The initial historical sync also succeeded after failing once.

Here is a screenshot of the UI:

Here is the historical sync log that failed: (/tmp/workspace/46/0)
historical-0-fail.log (4.1 MB)

Here is the historical sync log that succeeded: (/tmp/workspace/46/1)
historical-1-success.log (7.6 MB)
Note: I’ve removed some “Records read” logs to reduce size.

Here is the incremental sync log that fails:
failure-logs.log (5.0 MB)

Could you share your schema please?

You should be able to see the whole Moodle schema here:
https://www.examulator.com/er/3.11/index.html
or:
https://docs.moodle.org/dev/Database_Schema

@natalyjazzviolin It also appears on the historical success logs in this format:

For table ‘uctohsDB.mdl_glossary’ using select statement: ‘SELECT’ id, course, name, intro

Hope this is what you’re looking for.

After discussing this with the team, I’ve escalated this to GitHub. You can follow the issue here:
https://github.com/airbytehq/airbyte/issues/17512

This looks like it is failing because of the StandardSyncInput which contains the full catalog and the state. It is hard to estimate what will be the size for this specific connection. The state is only added on the second sync, which is why the initial sync works.

Could you try a few things?
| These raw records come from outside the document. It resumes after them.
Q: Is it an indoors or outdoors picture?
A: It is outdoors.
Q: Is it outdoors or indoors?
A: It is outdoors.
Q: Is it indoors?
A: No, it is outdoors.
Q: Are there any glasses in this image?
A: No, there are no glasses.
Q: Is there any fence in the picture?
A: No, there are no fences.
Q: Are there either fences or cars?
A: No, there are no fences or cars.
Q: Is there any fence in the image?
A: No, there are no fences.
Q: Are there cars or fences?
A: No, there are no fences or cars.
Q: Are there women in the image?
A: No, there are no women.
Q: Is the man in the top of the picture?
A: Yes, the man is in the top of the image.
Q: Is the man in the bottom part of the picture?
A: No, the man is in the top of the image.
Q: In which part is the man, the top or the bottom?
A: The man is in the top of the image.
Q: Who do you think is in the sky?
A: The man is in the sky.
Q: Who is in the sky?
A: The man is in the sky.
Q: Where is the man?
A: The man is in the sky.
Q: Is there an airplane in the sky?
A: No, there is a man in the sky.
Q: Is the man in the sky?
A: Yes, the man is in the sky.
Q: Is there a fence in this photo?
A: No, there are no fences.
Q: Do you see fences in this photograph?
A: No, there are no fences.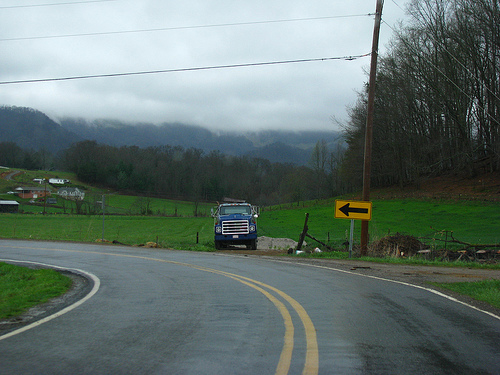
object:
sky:
[0, 0, 499, 143]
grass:
[0, 165, 499, 269]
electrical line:
[0, 51, 372, 84]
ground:
[0, 198, 499, 373]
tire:
[246, 239, 256, 252]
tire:
[212, 239, 227, 251]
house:
[53, 186, 85, 202]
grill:
[220, 218, 251, 236]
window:
[222, 205, 247, 215]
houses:
[0, 198, 23, 215]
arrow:
[336, 203, 371, 218]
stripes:
[0, 243, 319, 373]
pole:
[345, 219, 355, 256]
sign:
[332, 199, 373, 222]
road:
[0, 238, 499, 375]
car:
[211, 197, 260, 252]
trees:
[328, 0, 499, 200]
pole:
[358, 0, 388, 257]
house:
[48, 178, 71, 187]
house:
[6, 186, 51, 202]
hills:
[0, 165, 217, 216]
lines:
[196, 266, 296, 372]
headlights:
[248, 223, 257, 235]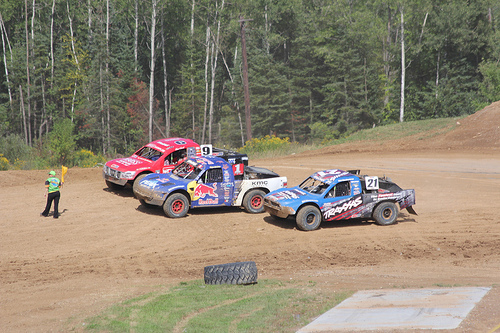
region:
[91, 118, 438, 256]
three race three cars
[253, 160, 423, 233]
race car is color blue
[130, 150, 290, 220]
race car is color purple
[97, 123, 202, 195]
race car is color red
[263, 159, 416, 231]
number of car is 21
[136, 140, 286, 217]
number of car is 9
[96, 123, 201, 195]
number of car is 6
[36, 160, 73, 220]
person with a yellow flag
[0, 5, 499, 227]
trees behind three cars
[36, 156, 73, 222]
person wears green and black pants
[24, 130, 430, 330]
person standing in front of trucks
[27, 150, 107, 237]
person holding yellow flag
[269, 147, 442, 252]
blue truck with white writing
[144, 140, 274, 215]
blue, white, red, and yellow truck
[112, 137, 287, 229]
red rims on truck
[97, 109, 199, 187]
red truck with white writing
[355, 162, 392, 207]
black numbers on white background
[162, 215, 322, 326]
truck tire on grass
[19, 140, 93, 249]
person wearing green and black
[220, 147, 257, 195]
white number on red background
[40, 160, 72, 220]
a woman holding a caution flag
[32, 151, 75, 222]
a woman holding a yellow flag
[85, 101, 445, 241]
three race cars lined up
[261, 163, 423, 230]
a blue and black racing truck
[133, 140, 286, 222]
a blue and white racing truck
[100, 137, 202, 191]
a red racing truck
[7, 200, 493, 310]
a dirt race track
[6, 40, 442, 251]
a race about to start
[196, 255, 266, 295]
an old truck tire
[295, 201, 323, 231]
the front wheel of a truck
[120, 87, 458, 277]
These are old trucks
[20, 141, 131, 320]
This is a man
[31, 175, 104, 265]
The man is wearing green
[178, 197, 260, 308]
This is a large tire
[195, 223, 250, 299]
The tire is made of rubber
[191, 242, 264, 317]
The tire is black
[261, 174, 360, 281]
The truck is blue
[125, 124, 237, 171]
The truck is red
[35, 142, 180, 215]
This is a flag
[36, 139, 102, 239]
The flag is yellow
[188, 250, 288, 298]
large round black tire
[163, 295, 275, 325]
green grass on side of track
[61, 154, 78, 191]
yellow flag in man's hand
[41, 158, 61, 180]
man wearing green cap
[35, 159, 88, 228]
man standing in middle of track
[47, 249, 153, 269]
lines in the dirt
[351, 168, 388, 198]
large white number on side of truck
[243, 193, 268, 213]
red rims on wheel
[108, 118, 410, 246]
trucks lined up to race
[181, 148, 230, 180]
blue top on truck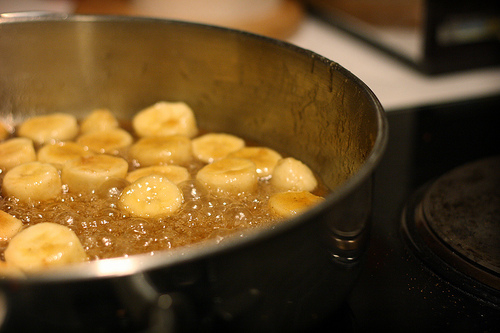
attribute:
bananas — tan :
[15, 117, 236, 208]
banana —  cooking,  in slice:
[3, 159, 60, 203]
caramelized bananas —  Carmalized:
[2, 100, 322, 272]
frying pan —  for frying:
[1, 8, 391, 329]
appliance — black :
[300, 0, 499, 75]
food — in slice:
[196, 154, 261, 191]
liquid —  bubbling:
[1, 121, 333, 263]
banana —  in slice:
[129, 97, 199, 140]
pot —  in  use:
[7, 8, 404, 288]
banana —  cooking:
[189, 127, 308, 202]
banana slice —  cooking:
[120, 170, 181, 219]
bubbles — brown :
[23, 183, 276, 270]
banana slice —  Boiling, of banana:
[206, 160, 256, 196]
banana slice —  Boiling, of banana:
[241, 142, 282, 173]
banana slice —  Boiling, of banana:
[66, 147, 116, 184]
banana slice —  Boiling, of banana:
[192, 137, 232, 157]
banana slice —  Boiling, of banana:
[6, 220, 93, 272]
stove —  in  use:
[230, 90, 497, 324]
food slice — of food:
[119, 177, 183, 222]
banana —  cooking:
[27, 112, 228, 179]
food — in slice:
[118, 172, 185, 221]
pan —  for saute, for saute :
[3, 14, 390, 306]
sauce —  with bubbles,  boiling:
[81, 213, 261, 261]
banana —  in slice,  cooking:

These could be fixes in the short term, but we will work on making a longterm fix.

  1. Split the tables into 2 or more connections so as not to hit the maximum message size.
  2. Tweak the dynamic.config and build temporal with a bigger BlobSize

Let me know if this helps!

@natalyjazzviolin

I have about 65 tables of interest that are about 21 Gb in size.
To split the tables into 2 or more connections, I have selected only a few tables that add up to 1.74 Gb, which I believe is small, yet the incremental sync keeps failing.
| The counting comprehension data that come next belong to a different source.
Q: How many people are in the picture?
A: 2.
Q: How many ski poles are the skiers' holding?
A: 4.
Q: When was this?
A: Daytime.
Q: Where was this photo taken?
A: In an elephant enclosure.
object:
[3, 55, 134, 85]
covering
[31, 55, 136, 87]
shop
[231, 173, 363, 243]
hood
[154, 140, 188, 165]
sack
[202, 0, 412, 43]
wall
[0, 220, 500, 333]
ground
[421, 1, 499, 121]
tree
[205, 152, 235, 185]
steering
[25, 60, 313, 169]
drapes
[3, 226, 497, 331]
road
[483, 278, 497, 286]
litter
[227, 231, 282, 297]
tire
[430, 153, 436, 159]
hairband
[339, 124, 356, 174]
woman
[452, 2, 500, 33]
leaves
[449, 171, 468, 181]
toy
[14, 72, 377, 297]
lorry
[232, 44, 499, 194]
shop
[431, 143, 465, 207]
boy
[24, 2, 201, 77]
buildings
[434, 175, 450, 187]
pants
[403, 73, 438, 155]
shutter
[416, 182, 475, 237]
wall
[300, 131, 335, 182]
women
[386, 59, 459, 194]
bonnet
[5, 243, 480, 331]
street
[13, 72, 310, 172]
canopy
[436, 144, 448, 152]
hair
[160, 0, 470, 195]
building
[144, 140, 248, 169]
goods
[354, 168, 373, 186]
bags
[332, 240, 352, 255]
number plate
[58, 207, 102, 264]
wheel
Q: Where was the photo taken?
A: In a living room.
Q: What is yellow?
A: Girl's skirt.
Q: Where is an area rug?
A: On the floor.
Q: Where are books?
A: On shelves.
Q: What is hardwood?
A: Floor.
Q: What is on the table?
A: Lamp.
This error came up in Cloud as well, and a fix has been merged:
https://github.com/airbytehq/airbyte/pull/17538

Please update Airbyte and let me know if the incremental sync works!

Hi @natalyjazzviolin

I have a critical critical issue. The connections are passing but there is a huge data integrity issue.
The counts of the records are significantly off. Please could you and the team look into this urgently.

And thank you for all the help thus far.

Hi! Please make a GitHub issue with all the details and we’ll be able to look into it!

hey @jamo there is a workaround for the issue Sync hangs with error: ScheduleActivityTaskCommandAttributes.Input exceeds size limit. · Issue #16236 · airbytehq/airbyte · GitHub

Thanks @alexnikitchuk I’ve updated to the latest version and I no longer get that error

@natalyjazzviolin I can’t seem to replicate the previous issue, but after updating to the latest version the incremental syncs still aren’t fully reliable

The syncs work at times

And fails/retries at times even though it looks like it is successful

Logs:
fail-logs.log (7.8 MB)

I’ve found an issue for the latest error you’re encountering. Looks like it happens sporadically just like in your case, and the only current fix is to reset the data and start a new sync, unfortunately.
https://github.com/airbytehq/airbyte/issues/17372

My suggestion would be to update the MySQL source to 1 or higher! As the user in the issue is also on a 6.x version.

We stick to one issue per forum post for documentation purposes. If you’d like to discuss this further, please start a new thread!